Posted by matthewwuillemin, dubai, UAE on 12 November 2008 at 11:43 UAE time
I agree with the comments above - I see that Lloyds are not lending for apartments now due to credit crunch. Multi plex and lend lease have laid off significant numbers of staff etc etc..Even EK profits down 89% ( but based on oil costs at 120 per barrel which are now down to 60/bl. So should improve the next six.
However, the beauty of DXB is that there are 1.2 billion indians living down the road that mostly want to get out of the place -
So I think that demand will continue somewhat with Satwa being closed down etc _ I know that folks are three to a room n International city for example.. So the merry go round will stop for a while but eventually it should pick up and resume a normal market gain once speculators leave the market. like Jeble ali palm prices down 40% and back to prices two years ago.. Rents are still strong in the mid price market... but I can see why so many real estate agents are nervous!! lets see what happens in the next year or so...make sure you have some cash to ride out the storm!!
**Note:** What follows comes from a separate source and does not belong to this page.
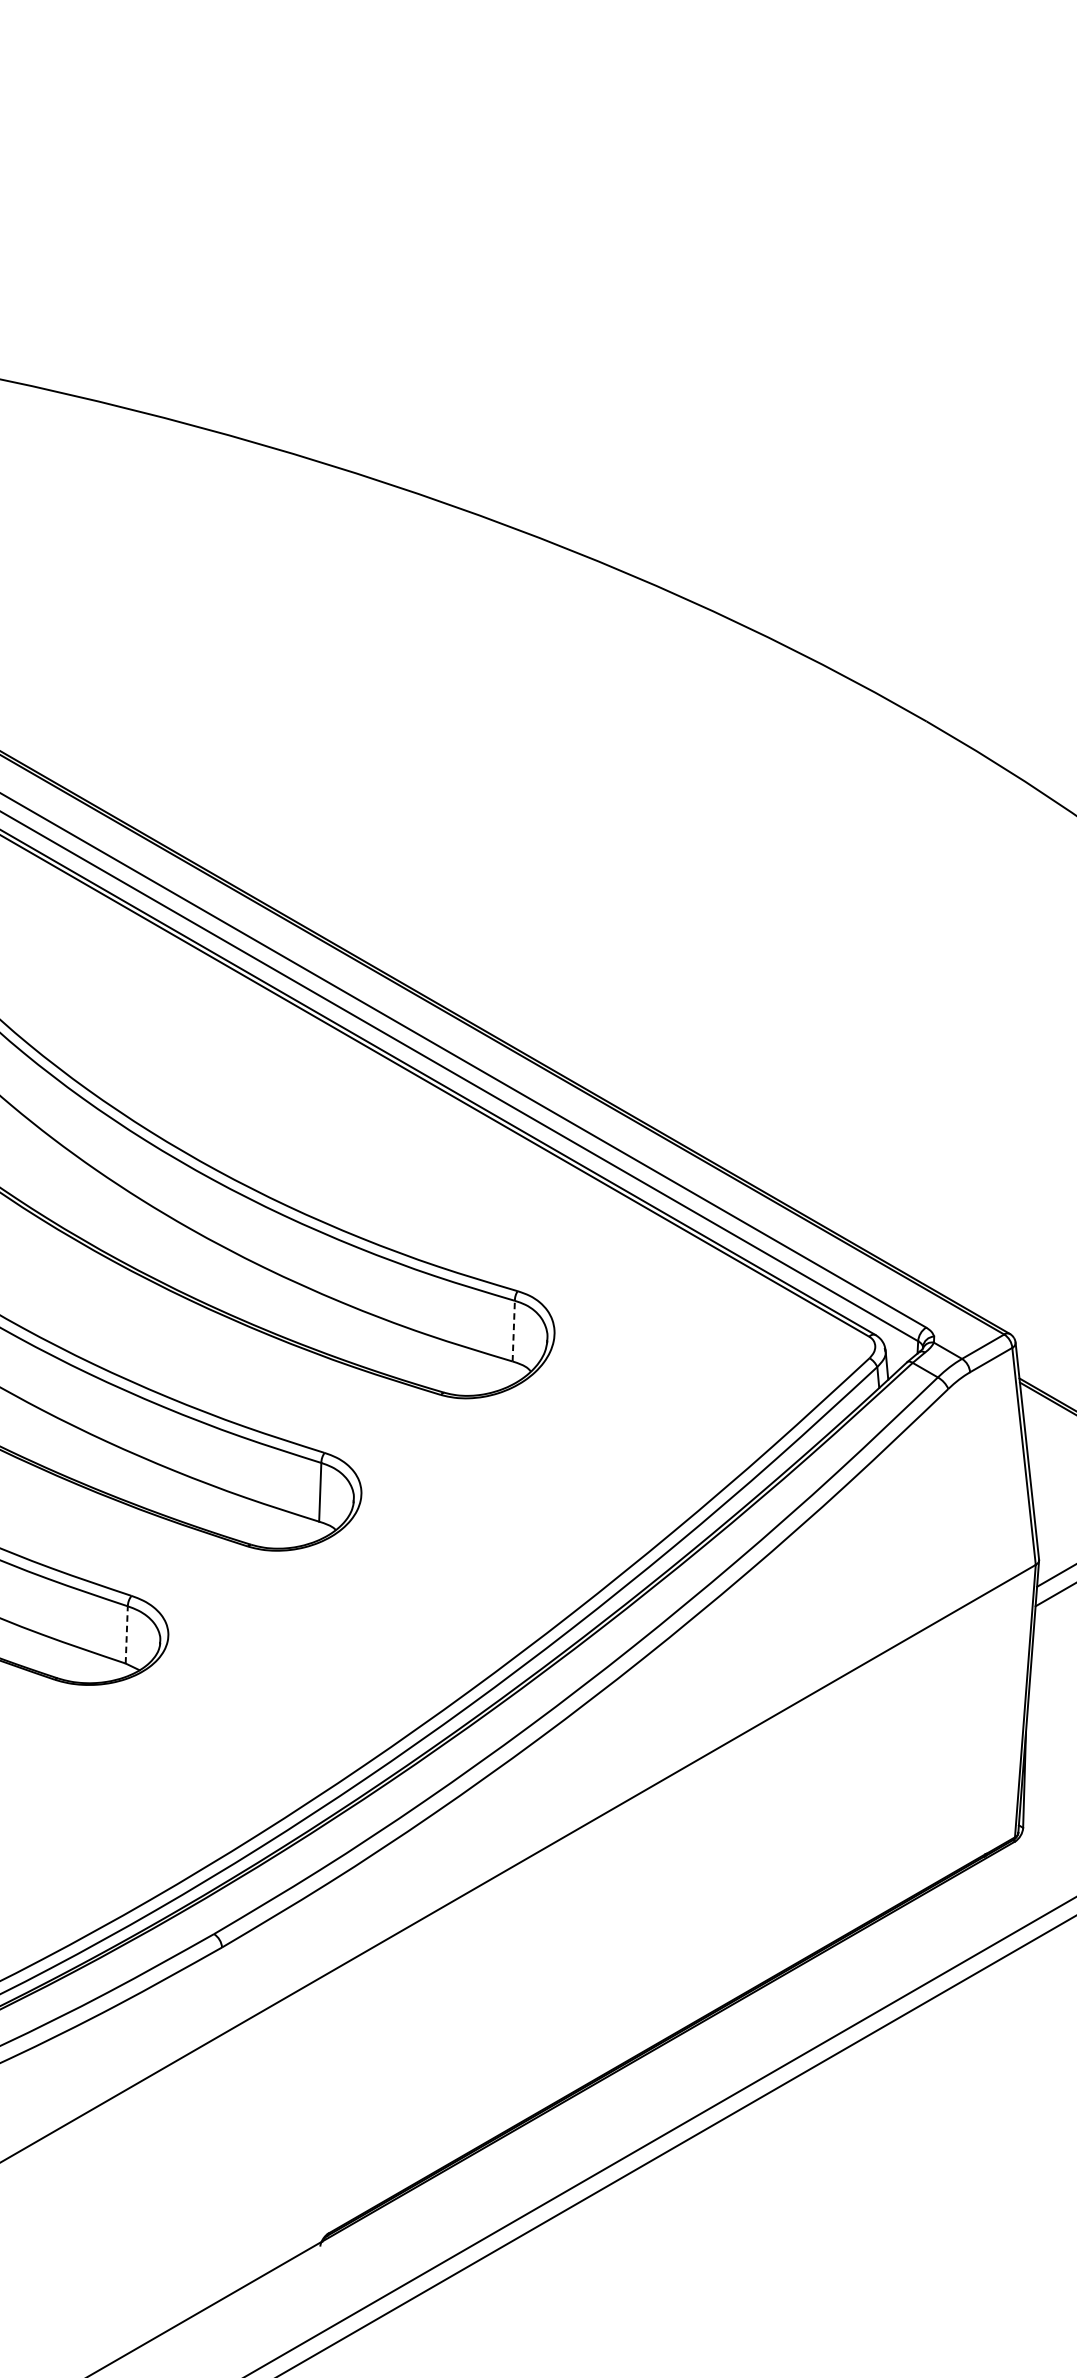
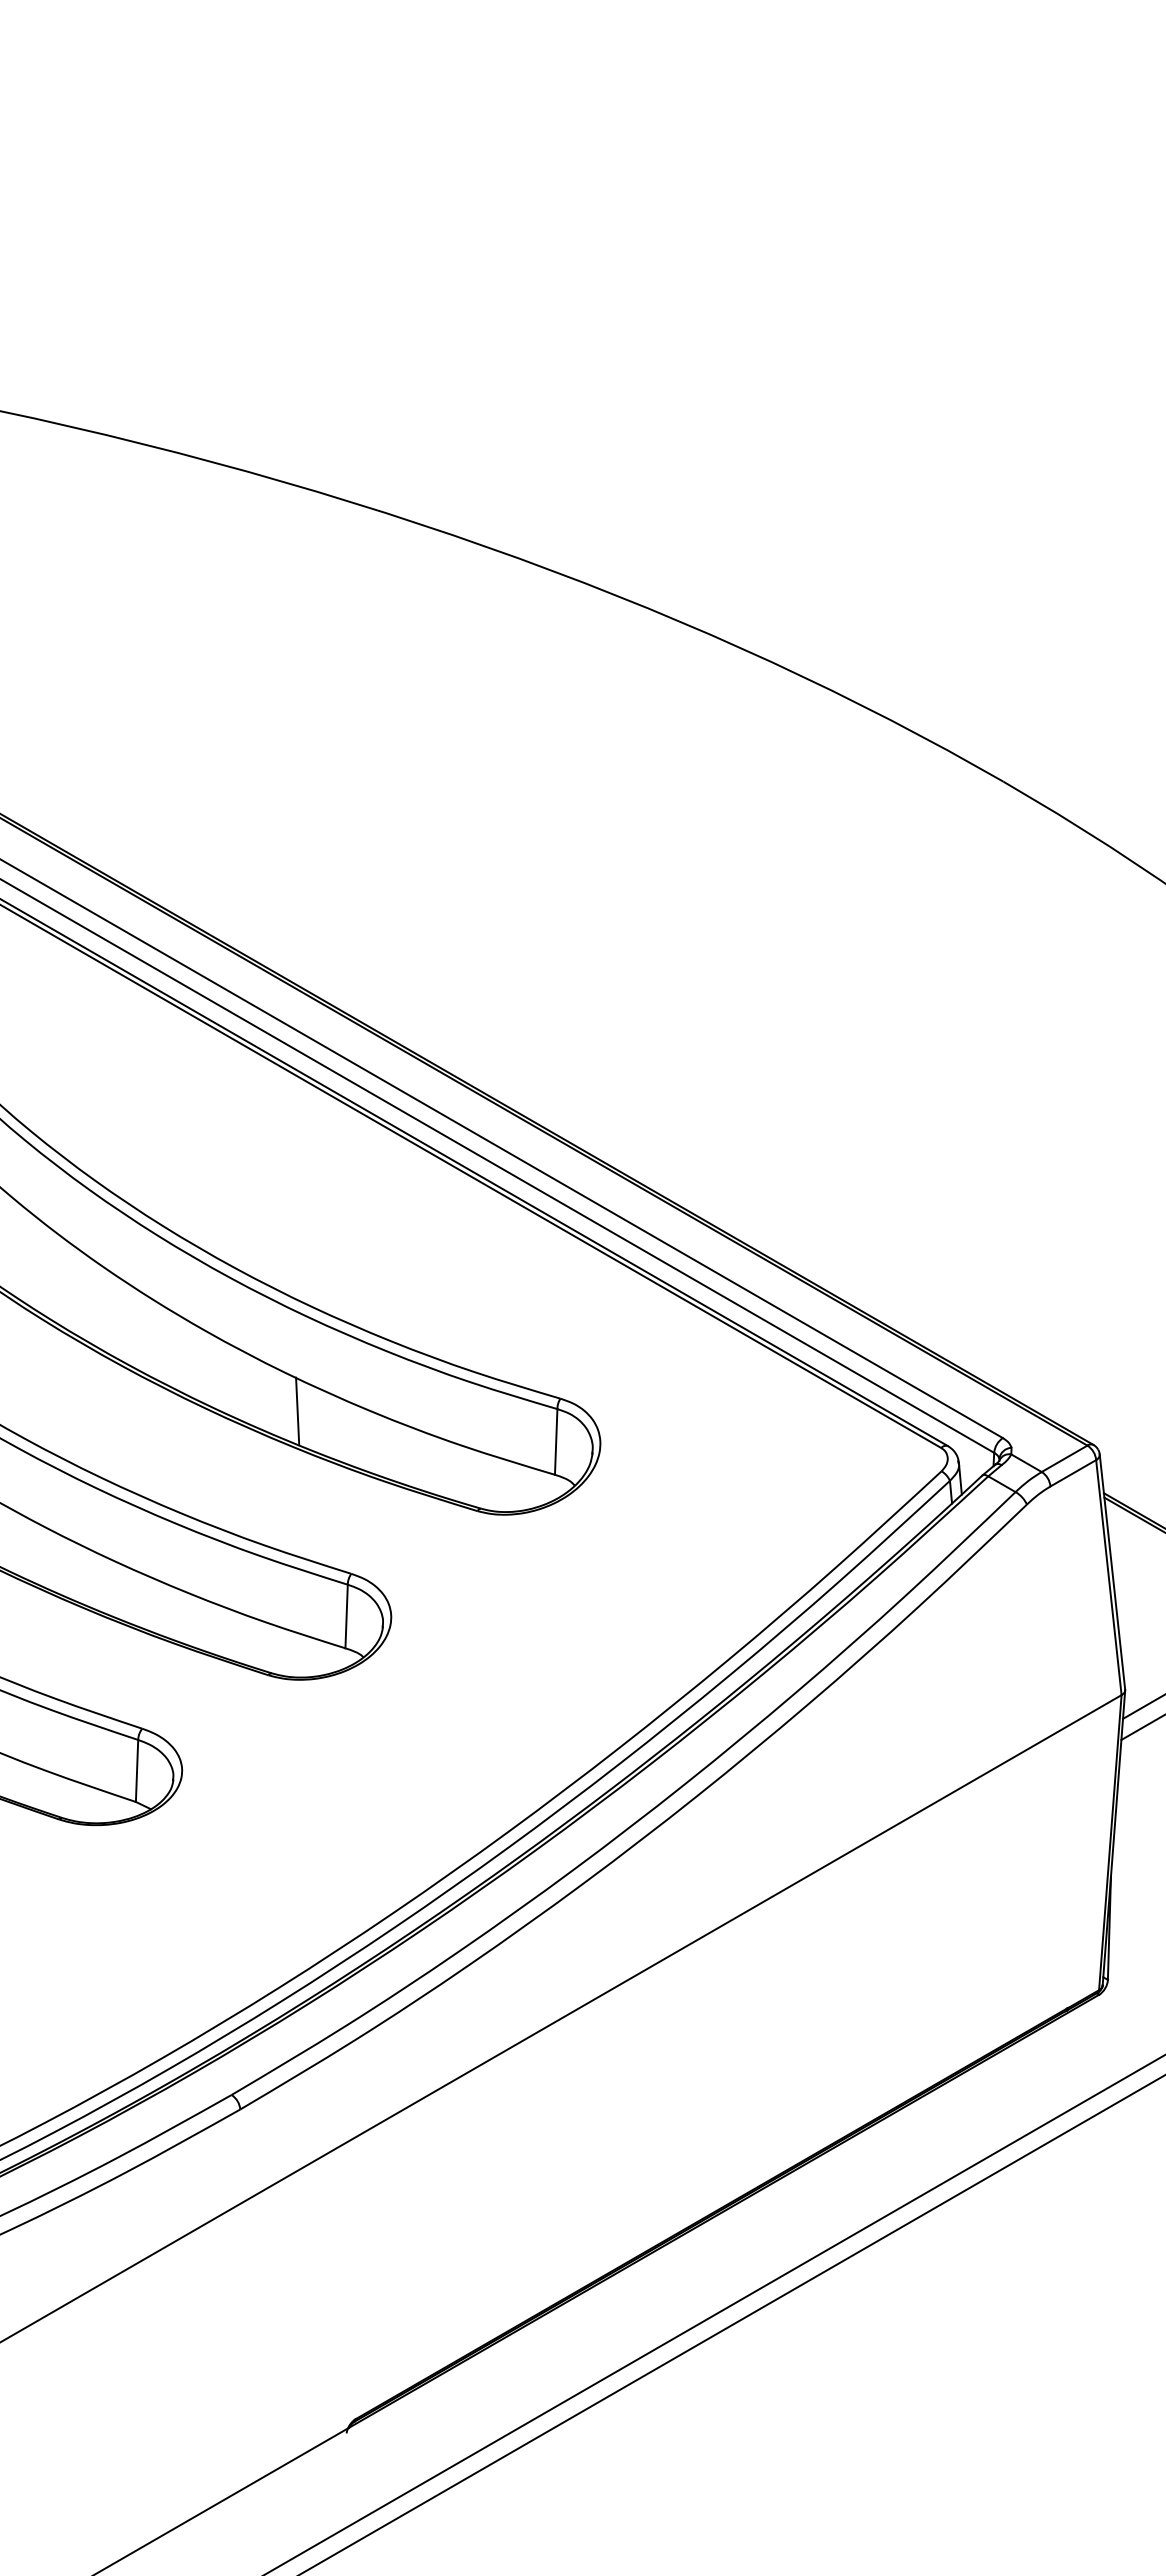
line: (274, 1303) -> (297, 1411), added
line: (514, 1330) -> (556, 1441), dashed -> solid
line: (127, 1634) -> (137, 1770), dashed -> solid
Posted by Paul, Dubai, UAE on 11 November 2008 at 13:18 UAE time
The ability of the UAE government to manage the supply is always brought up by those who believe a crash in UAE property can be avoided by such measures.
The problem is that without continued construction, the population will shrink quite rapidly as the huge numbers employed by the industry have no choice but to leave. So the UAE can try to manage new projects all it wants, all that does is kill the job market and ensure that even the existing housing stock is far more than is necessary to maintain prices.
They really have no easy way out - no one will lend them money to keep building because if they do the excess supply will kill prices. But if they stop building, the hit to the job market will cause the population to shrink and kill prices. Either way, a big crash is unavoidable.